In fact, more than liquidity, traders said that it was the low interest in securities that dominated market sentiments. This disinterest was particularly so for long-dated securities, evident from the movement of the 10-year yield to maturity (YTM).

The 10-year YTM rose to 7.22 per cent on a weighted average basis, up from previous week's 7.14 per cent.

Low volumes: The depressed interest in securities was evident from the low trade volumes, which were just above Rs 1,500 crore. Besides, the spreads also widened.

The spread between one and 23 years was 190 basis points last week, up from the previous week's level of 171 basis points.

High inflation expectations fuelled by escalating oil prices also aided bearish sentiment.

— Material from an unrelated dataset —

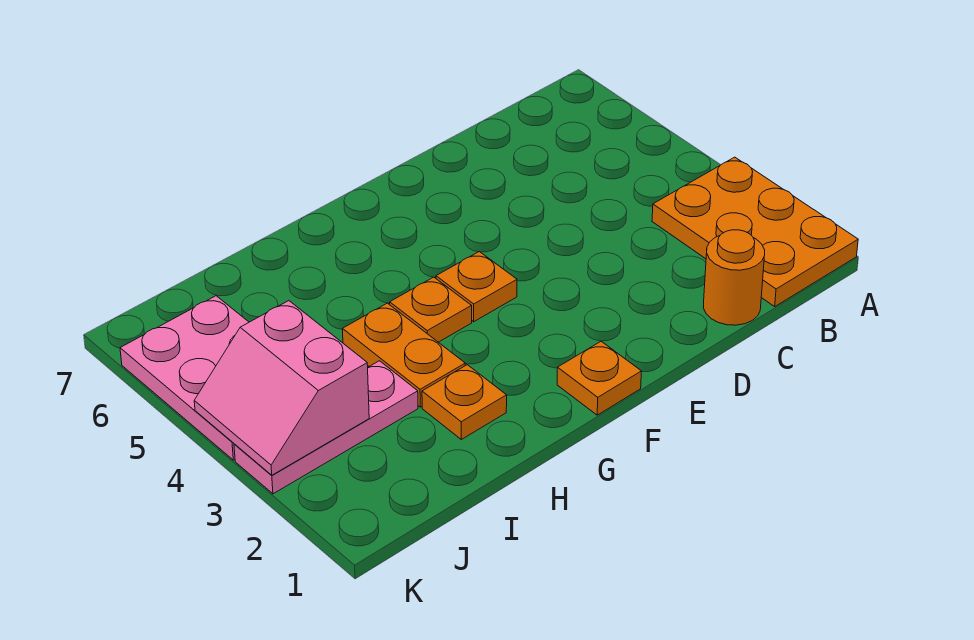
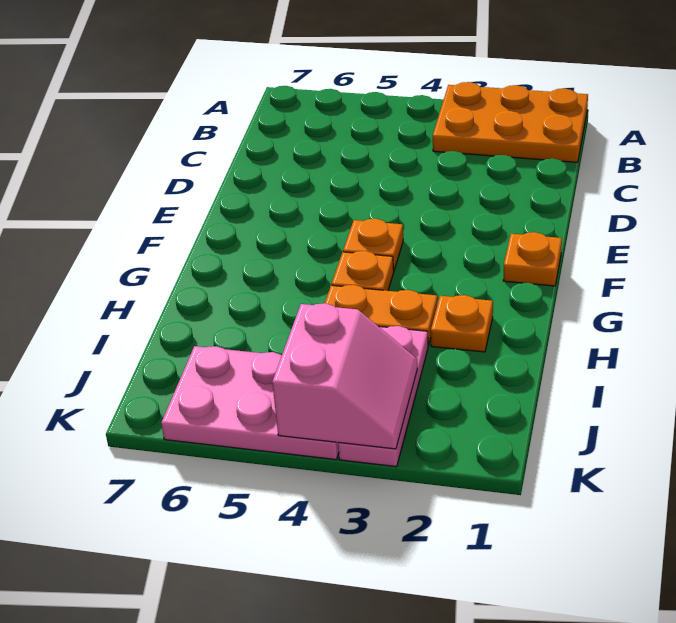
orange 1x1 round brick [703,230,765,325] -> none
pink 2x2 slope [194,301,369,475] -> pink 2x2 slope turned to [272,303,417,449]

Inflation numbers showed that the year-on-year increase in the wholesale price index was 3.97 per cent.

The real yields were accordingly at 1.8 per cent.

Traders said that the nominal yields were in fact tracking inflation numbers since the real yields have remained constant for the last few weeks.

Further hardening: Traders said that yields could harden further in the coming weeks.

This was in view of the government auction calendar and possible exit of the some of the foreign institutional investors for year-end covering.

FIIs typically begin to unwind towards the last quarter of the year and book profits.

Anticipating this, oil companies have already started taking forward cover for up to three months.

As a result, one month to three month forward premia went up. One month forward premium was upwards of 1.25 per cent.

Long forwards, however, six months and one year, remained below one per cent.

Foreign exchange reserves went up for the last week by $42 million.

A large part of the reduced accretion was also on account of the exchange rate corrections.

Credit continued to grow at 33 per cent and incremental credit-deposit ratios were upwards of 100 per cent.

Deposit accretions were just 17 per cent and mostly short-term deposits.